Werkopdracht —
Zet het fragment hieronder over gasten die boos worden om de regel over huishoudens voort, te beginnen na de laatste zin.

Gekozen fragment —

En dat zijn nog de fatsoenlijke gesprekken. Ik heb me al in meerdere situaties bevonden waarin de gast daadwerkelijk kwaad werd. Vaak kwam het argument ‘ja, maar ik kom uit een huishouden en de andere twee ook uit één huishouden. Dan zijn we toch met twee huishoudens’. Wanneer ik uitlegde dat ik dat begreep, maar dat de regels nu eenmaal zijn zoals ze zijn, kreeg ik een ‘dan niet’ toegesnauwd, al dan niet vergezeld door een vernietigende blik. Heel vermoeiend.

Gegevens over skeletpunten
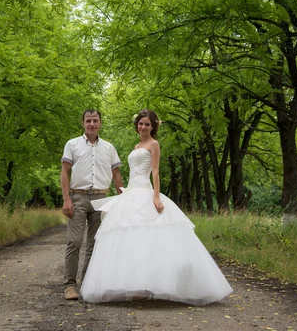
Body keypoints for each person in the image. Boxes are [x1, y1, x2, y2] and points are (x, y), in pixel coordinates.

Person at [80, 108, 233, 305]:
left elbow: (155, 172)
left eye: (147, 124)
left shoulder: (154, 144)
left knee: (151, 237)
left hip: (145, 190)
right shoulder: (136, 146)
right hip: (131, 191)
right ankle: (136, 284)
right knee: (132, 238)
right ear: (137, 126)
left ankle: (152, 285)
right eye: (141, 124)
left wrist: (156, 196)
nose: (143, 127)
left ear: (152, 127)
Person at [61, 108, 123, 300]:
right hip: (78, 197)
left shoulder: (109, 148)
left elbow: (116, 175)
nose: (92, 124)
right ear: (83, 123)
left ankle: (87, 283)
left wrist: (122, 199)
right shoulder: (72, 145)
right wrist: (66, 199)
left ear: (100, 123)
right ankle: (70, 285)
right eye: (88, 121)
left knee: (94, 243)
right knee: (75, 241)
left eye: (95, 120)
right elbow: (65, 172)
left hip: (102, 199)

==

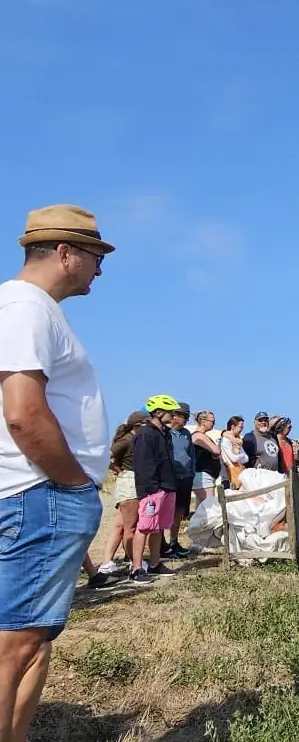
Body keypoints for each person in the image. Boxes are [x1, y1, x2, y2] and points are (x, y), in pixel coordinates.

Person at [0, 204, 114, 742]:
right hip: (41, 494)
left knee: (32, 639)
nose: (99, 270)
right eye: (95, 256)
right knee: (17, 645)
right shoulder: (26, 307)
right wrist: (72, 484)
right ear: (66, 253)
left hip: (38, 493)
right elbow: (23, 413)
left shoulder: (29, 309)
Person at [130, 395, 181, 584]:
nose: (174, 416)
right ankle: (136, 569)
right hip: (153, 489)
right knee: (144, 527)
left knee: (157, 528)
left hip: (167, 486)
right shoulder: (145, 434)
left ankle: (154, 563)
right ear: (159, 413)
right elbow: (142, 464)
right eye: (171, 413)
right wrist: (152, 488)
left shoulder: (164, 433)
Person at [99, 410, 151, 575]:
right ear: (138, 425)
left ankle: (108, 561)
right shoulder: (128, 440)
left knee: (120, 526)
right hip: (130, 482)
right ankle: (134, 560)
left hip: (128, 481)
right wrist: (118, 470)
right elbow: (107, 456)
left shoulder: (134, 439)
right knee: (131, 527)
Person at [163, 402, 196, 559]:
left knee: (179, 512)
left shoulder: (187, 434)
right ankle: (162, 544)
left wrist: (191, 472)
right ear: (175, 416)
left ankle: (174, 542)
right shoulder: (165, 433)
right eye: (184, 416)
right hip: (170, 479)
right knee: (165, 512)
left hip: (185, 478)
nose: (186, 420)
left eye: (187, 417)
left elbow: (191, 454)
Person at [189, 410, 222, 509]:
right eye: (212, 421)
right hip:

Resultaat —
Dus, wat ik wil ik hier nu eigenlijk mee bereiken? Een beetje begrip, lieve mensen. Horecaondernemers zijn hard geraakt het afgelopen jaar, op papier is zo’n 76% failliet. Wanneer er daadwerkelijk gecontroleerd wordt krijgt niet alleen de gast een boete. Nee, ook de horecaondernemer kan een boete van €4300,- verwachten en zelfs de tent moeten sluiten.
Wij proberen ons met zijn allen zo goed mogelijk aan de regels te houden om er maar voor te zorgen dat we open mogen blijven. Willen jullie dat dan alsjeblieft ook doen voor ons?